Nice Puzzles--DO NOT BUY FOR STORY

This game is a series of puzzles with a thin veneer of a game wrapped over it. If you like the puzzle type, there are a lot (hours and hours), and the difficulty is clearly well-curated to give a nice progression. It could use some interface improvements. There is no way to make notes or undo a series of clicks, and it took me forever to find the clear-all button, although it does exist (it's in the main menu, not on screen with the puzzle...for some reason). There is no way to save puzzles in progress, and if there is a way to back out of a puzzle, I haven't found it yet. You have to click to advance lines most of the time, except when you don't, and this can make you miss dialogue. There is no way to scroll back. It is possible to miss finding some item by accidentally finding a plot item first and lock yourself out of seeing the robot's memories, which are the reward for the best score. There are a few timed puzzles which I could barely pass which have no difficulty options that I could find; your ability to pass these is dependent on how fast you are with a mouse. The story is really, really silly. It's got 90s fashion (sortof; no one actually dressed like this), catty in-fighting, random robot sidekicks, drag queens, and grumpy mentors. The sound effects are extremely, and I mean EXTREMELY, annoying. There are some very, very light adventure elements (apply inventory item to person to hear new dialogue), and there is no branching story. It's not a terrible story, but if the thing that interests you about this game is the theme, you are going to be disappointed. This "game" is an unlockable puzzle book.

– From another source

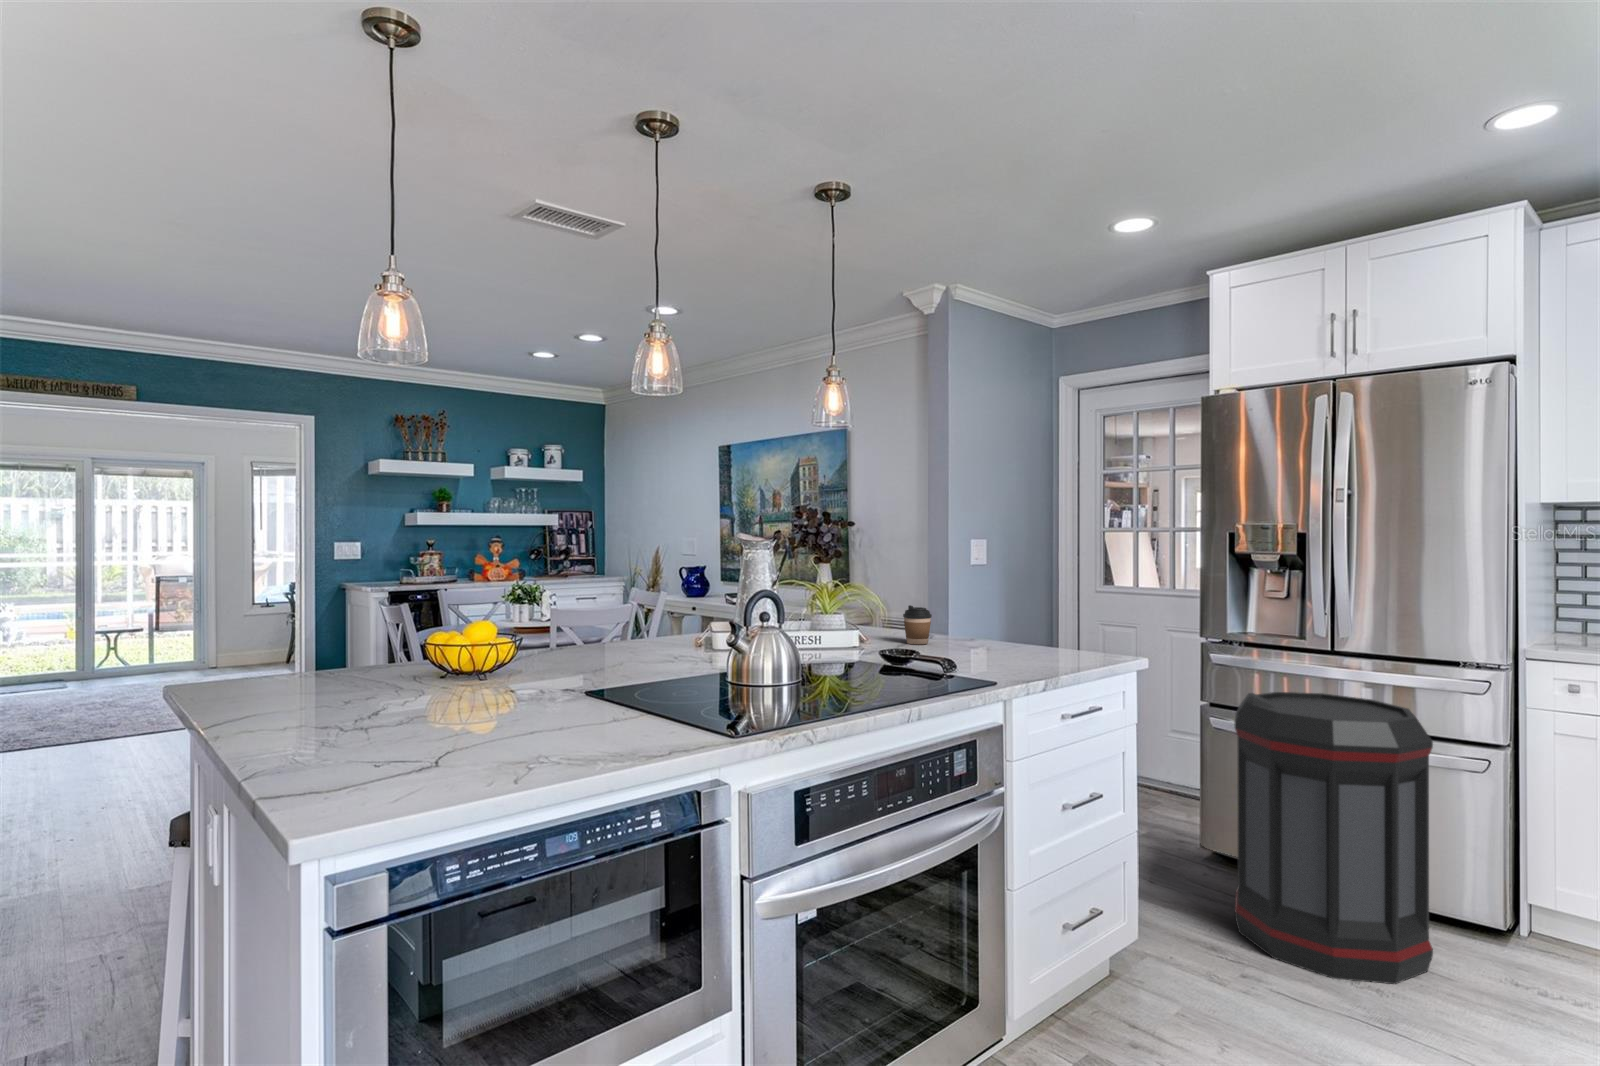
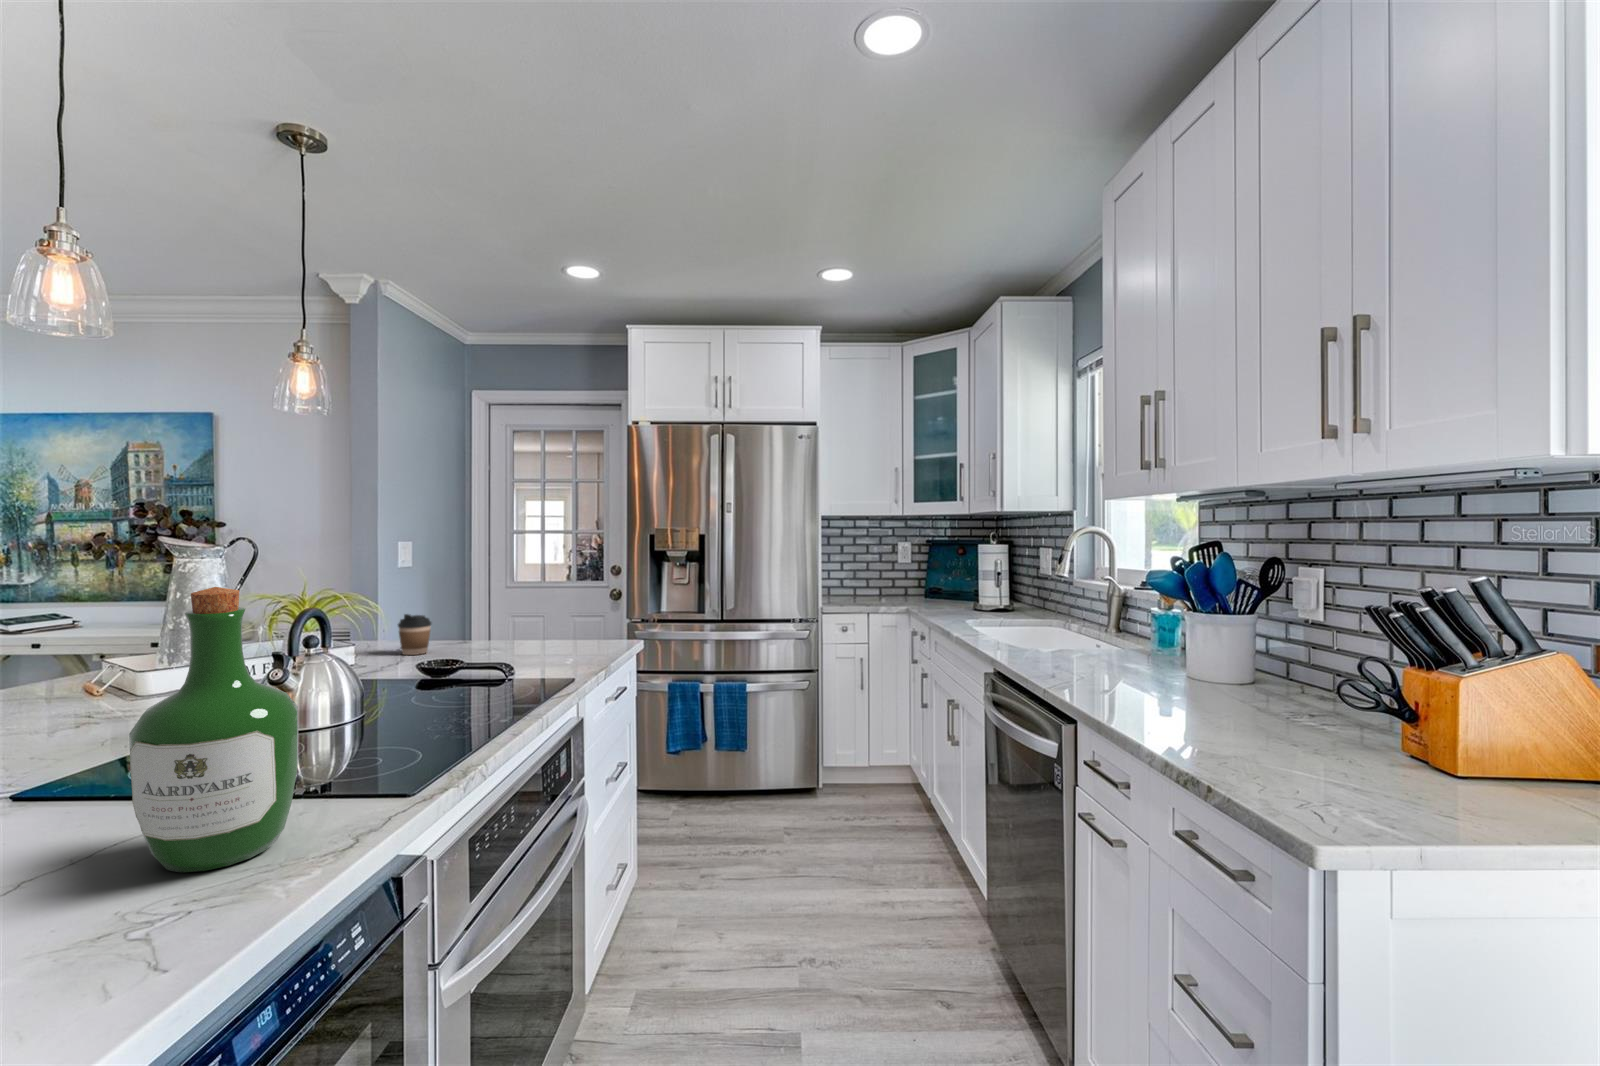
wine bottle: none [568,563,658,747] -> present [129,587,298,873]
trash can: present [1234,692,1433,984] -> none [672,651,795,854]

23 gamers found this review helpful
Circle Empires

Cute, but Simplistic

The two nice things about the game are its coherent cute look and its caring developer. Instead of hexes or squares, all map areas are impossibly-tall circular pedestals arising out of the clouds, and loads of units run around like ants. It's cute! The developer can be found answering questions here and on Steam, seemingly dedicated to maintain his/her audience. Now for the mediocre and bad elements. For a strategy game, there just aren't a lot of mechanics. There isn't much choice in upgrades; they will always be the same. There isn't much choice in army composition; you just want as many units as possible. For a game about moving armies around, there is very little UI support for, e.g., selecting specific units, seeing their statuses, or directing units along a route. Also, the balance doesn't seem great. Units with absolute overwhelming strength are only slightly more expensive than useless units. Most units are useless as most mechanics, such as healing, barely work in proportion to the cost. The procedural generation doesn't work well. A map may be virtually impossible or winnable in a few seconds at the same difficulty. (For example, you may spawn in a corner with few resources and a powerful rival blocking all exits.) Circle Empires just isn't complex enough to hold my attention. I've turned it on a few times and played one of the short games, and it played almost the same way each time. There isn't a campaign, so you will have seen everything after a game or two.